Make Shots Less Stressful
9 Things You Can Do for You and Your Baby
Learn about simple ways you can support your child before, during and after shots.
Take a moment to read about how you can prepare before your visit, and review any vaccine information provided by your child’s doctor. If you want to do additional research, use CDC’s vaccines for parents web site.
Tasting something sweet can help reduce your little one’s pain response. If your child is two years of age or younger, ask your child’s doctor to give your child a sweet solution of sucrose or glucose one to two minutes before the shot. Even a very small amount can help reduce pain during shots.
Breastfeeding can be a great way to calm and relax your baby, as it can help distract him or her and provide comforting close contact. Additionally, breastmilk has a slight sweetness, which can help reduce your child’s pain during shots.
Ask your child’s doctor for a pain-relieving ointment, which blocks pain signals from the skin. Because the ointment takes time to work, ask about it before your next well-child visit. Or, request a cooling spray (vapocoolant), which is applied on your child’s arm or leg right before the shot. Using an ointment or cooling spray may reduce your and your child’s stress during a well-check visit.
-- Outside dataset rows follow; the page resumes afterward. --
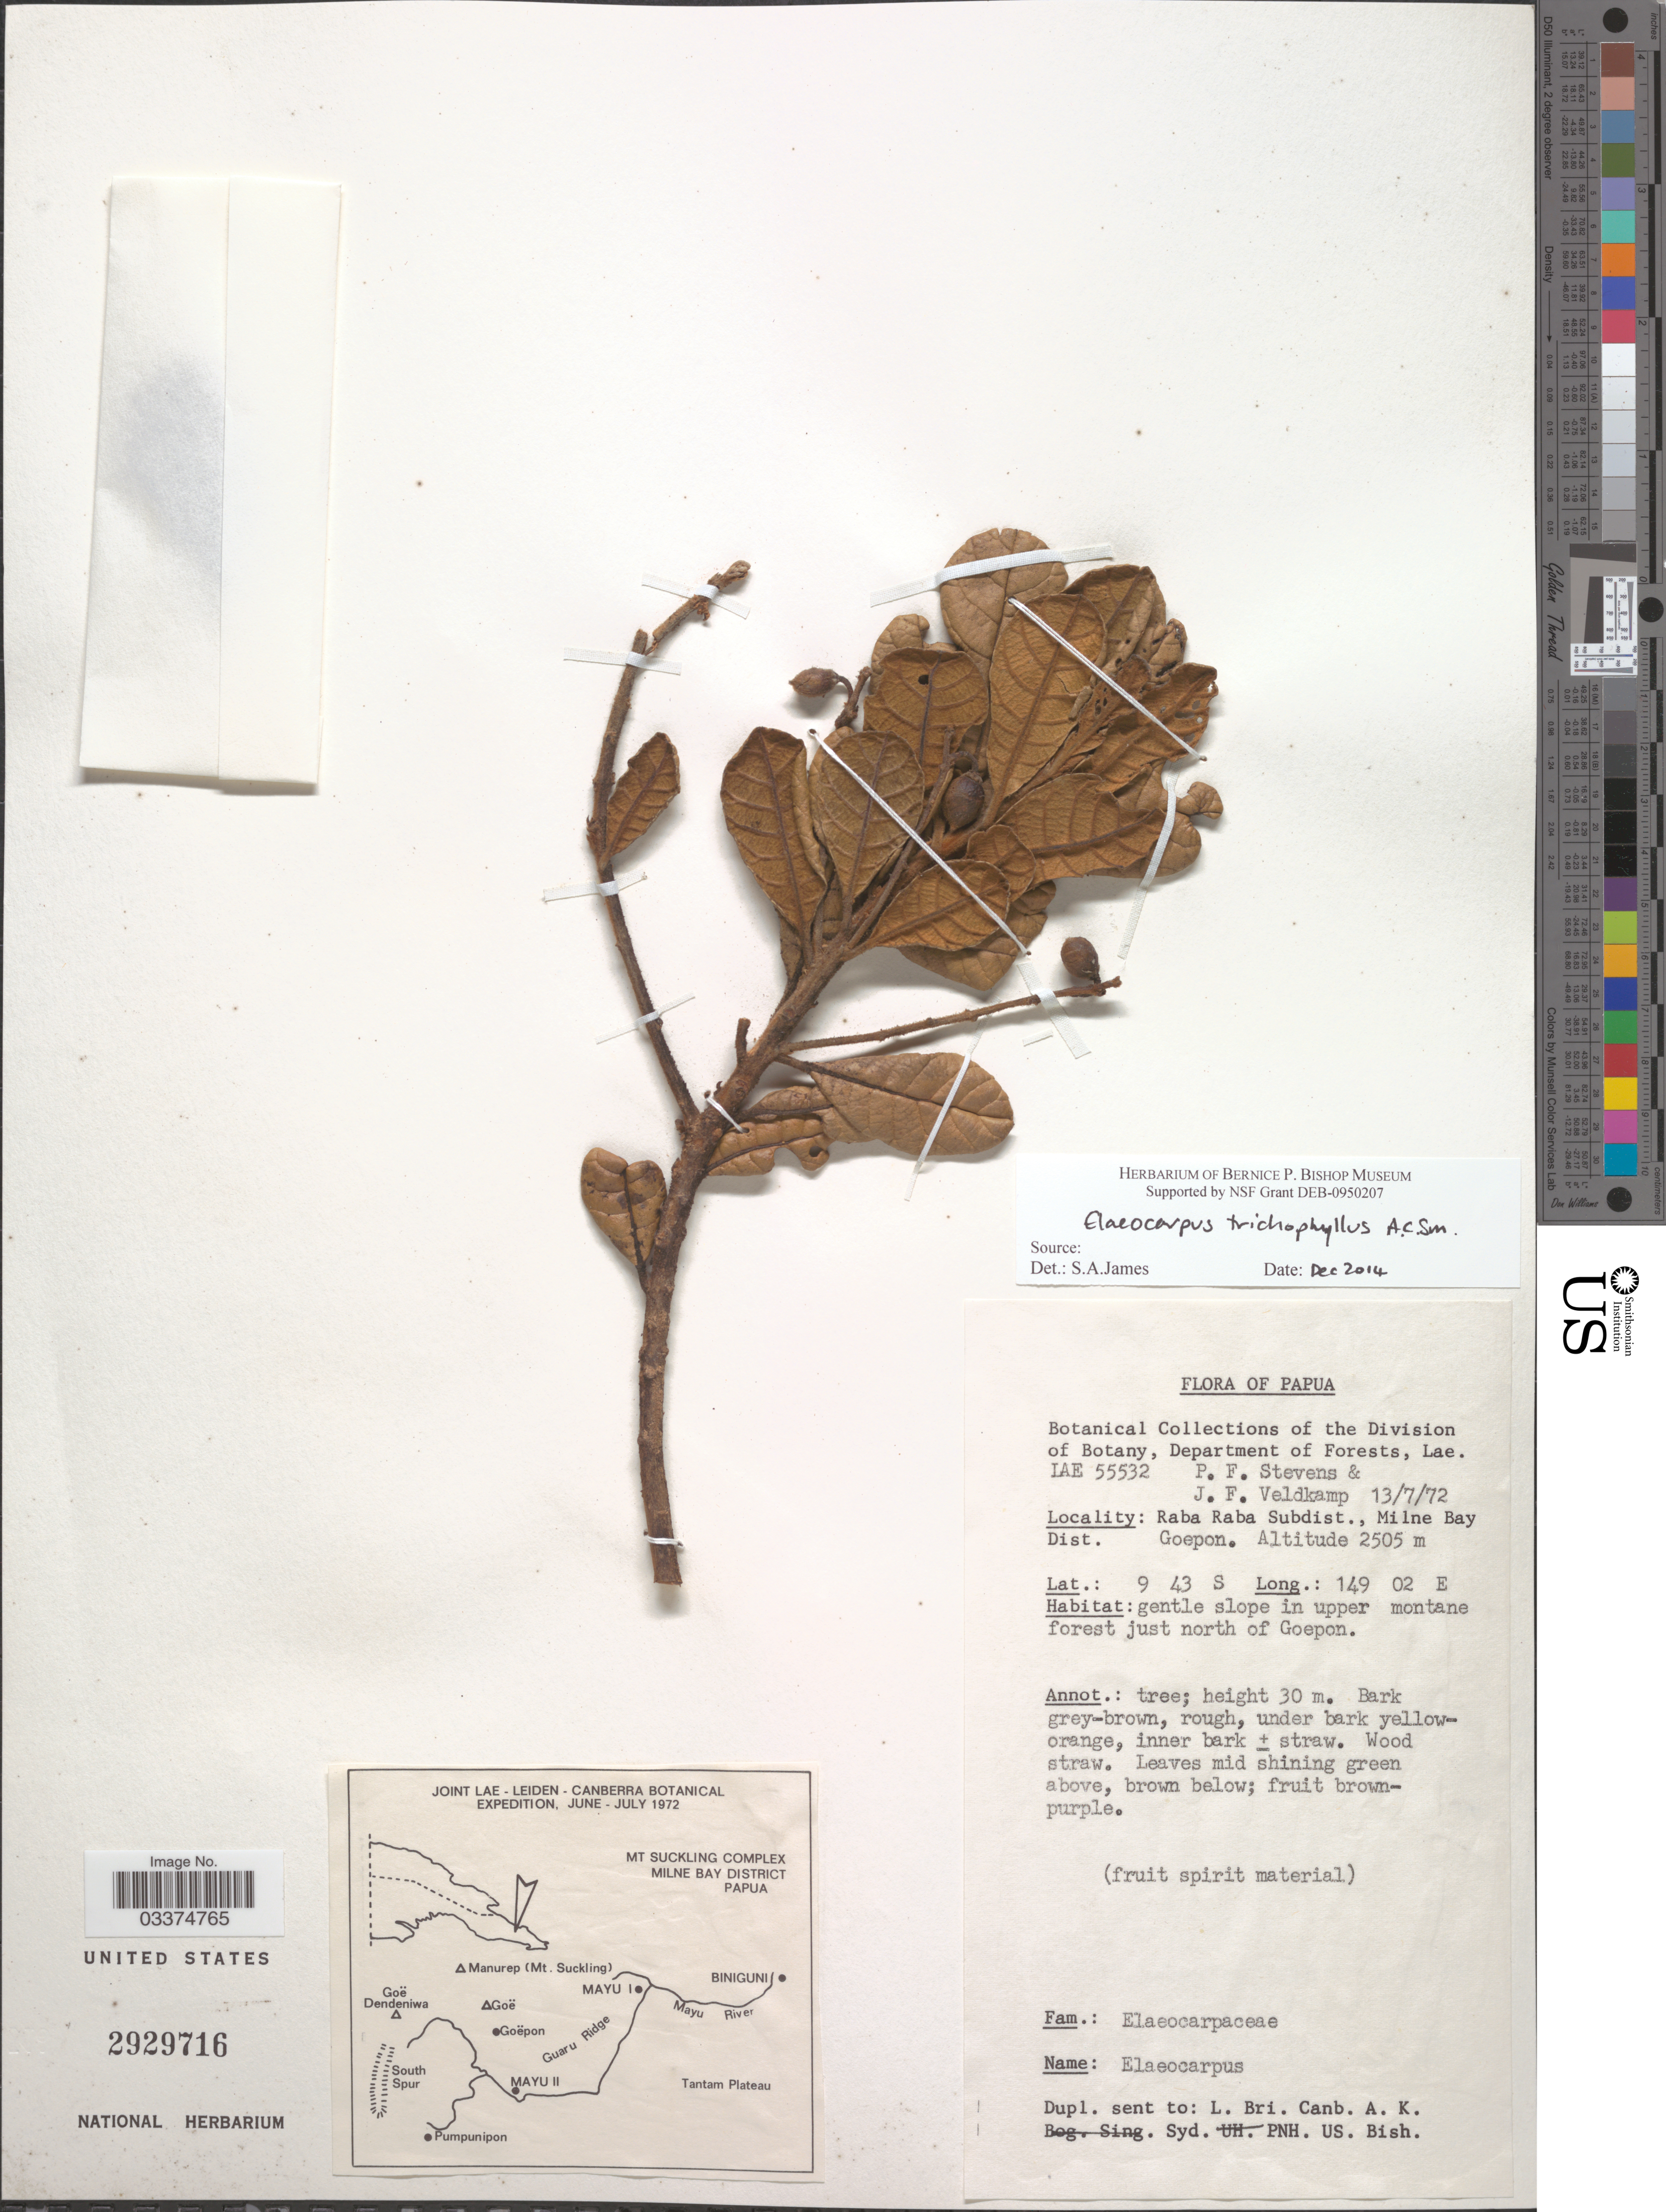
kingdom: Plantae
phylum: Tracheophyta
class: Magnoliopsida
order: Oxalidales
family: Elaeocarpaceae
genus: Elaeocarpus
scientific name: Elaeocarpus trichophyllus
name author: A.C. Sm.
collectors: P. F. Stevens & J. F. Veldkamp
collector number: LAE 55532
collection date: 1972-07-13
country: Papua New Guinea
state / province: Milne Bay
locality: Papua. Raba Raba Subdist., Milne Bay Dist. Goepon. Gentle slope in upper montane forest just north of Goepon.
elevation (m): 2505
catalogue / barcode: US 2929716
Kids are smart, so take time to explain in simple terms what to expect. Explain that your child may feel a little pinch and it will go away very fast. Use words like “pressure” or “poke” rather than “pain” or “shot.” Even if your baby can’t understand your words, your calm voice will be reassuring. Remain upbeat and relaxed before, during, and especially after shots.
Bring anything your child finds comforting, like a favorite toy, blanket, or book, to help them focus on something pleasant. Make sure to check with your doctor before bringing items into the room with you.
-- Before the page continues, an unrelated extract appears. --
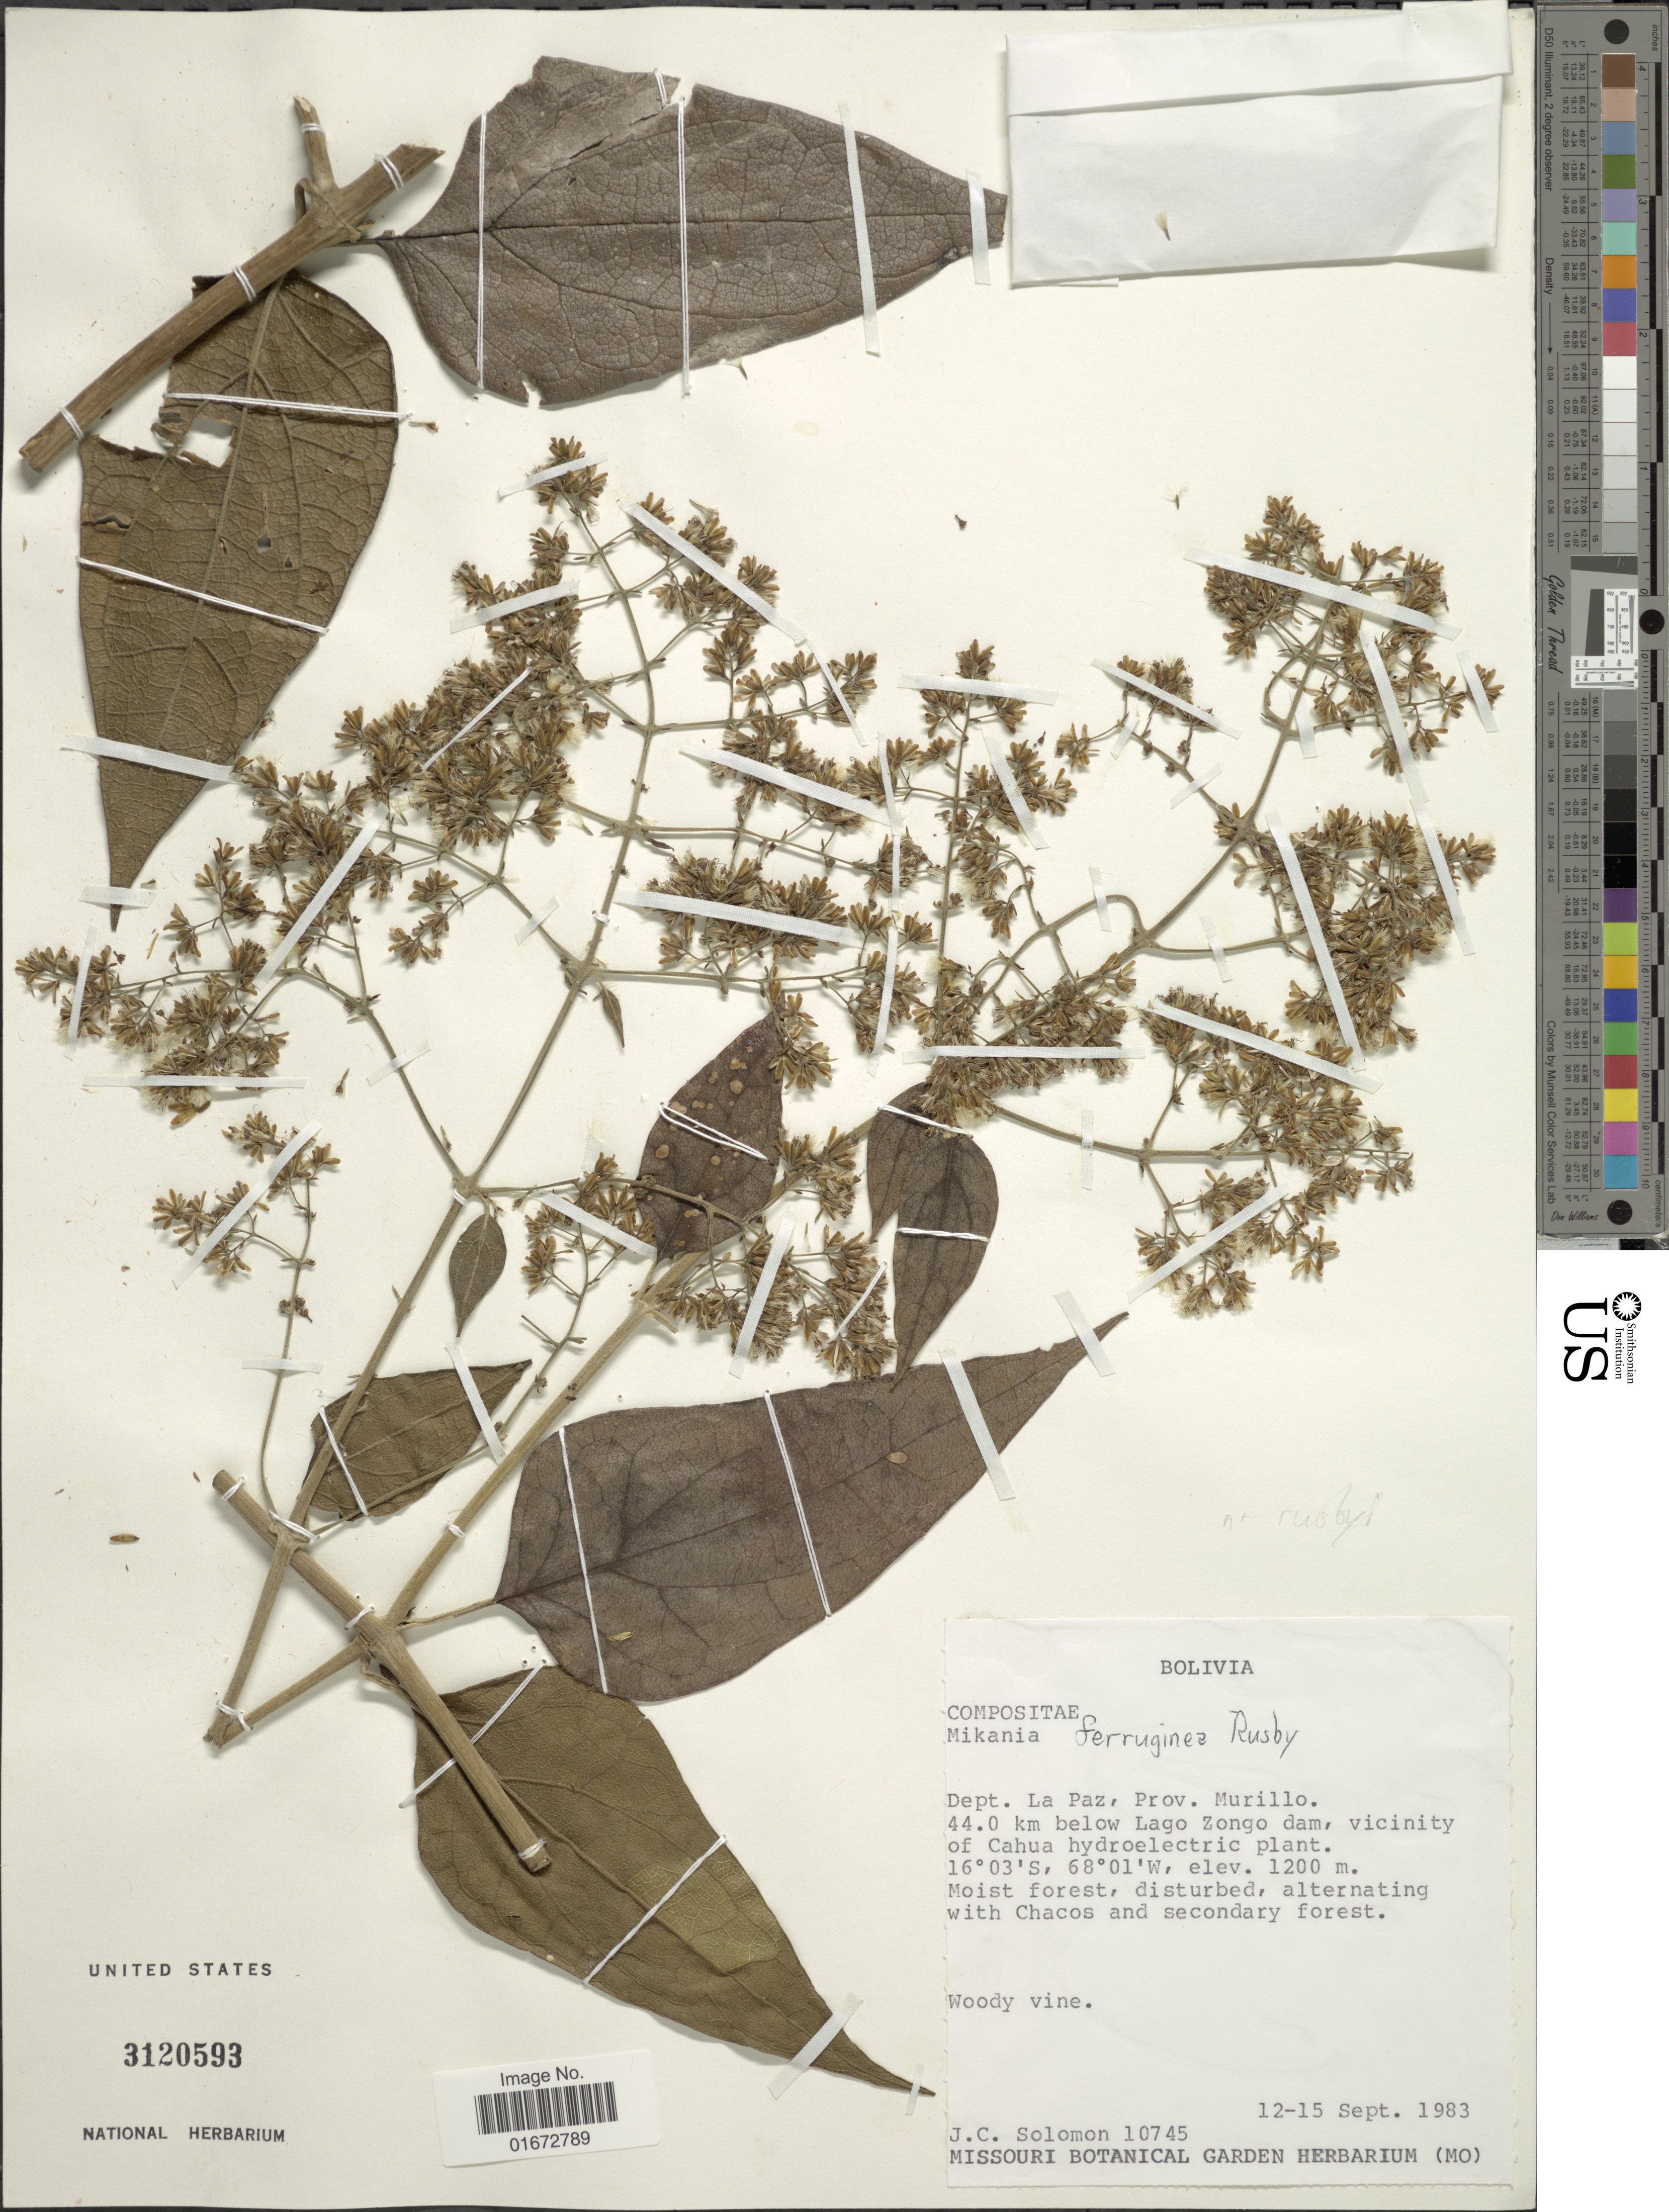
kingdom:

Right before the shot, call your child’s name, sing your child’s favorite song, tell a story, or just act plain silly to pull your child’s attention away from the shot giver. Keep the distraction going after the vaccine is given.
If your child is older, you can take deep breaths with them to help “blow out” the pain. Have them imagine the pain is leaving their mouth as they breathe out. Tell a story or point out interesting things in the room to help create distractions.
Calm young infants by swaddling them. Hugs, cuddles and soft whispers can help soothe older babies after a shot. Your child may have mild reactions, such as pain and swelling where the shot was given or a fever; these are common and will soon go away. Contact your child’s doctor if anything concerns you.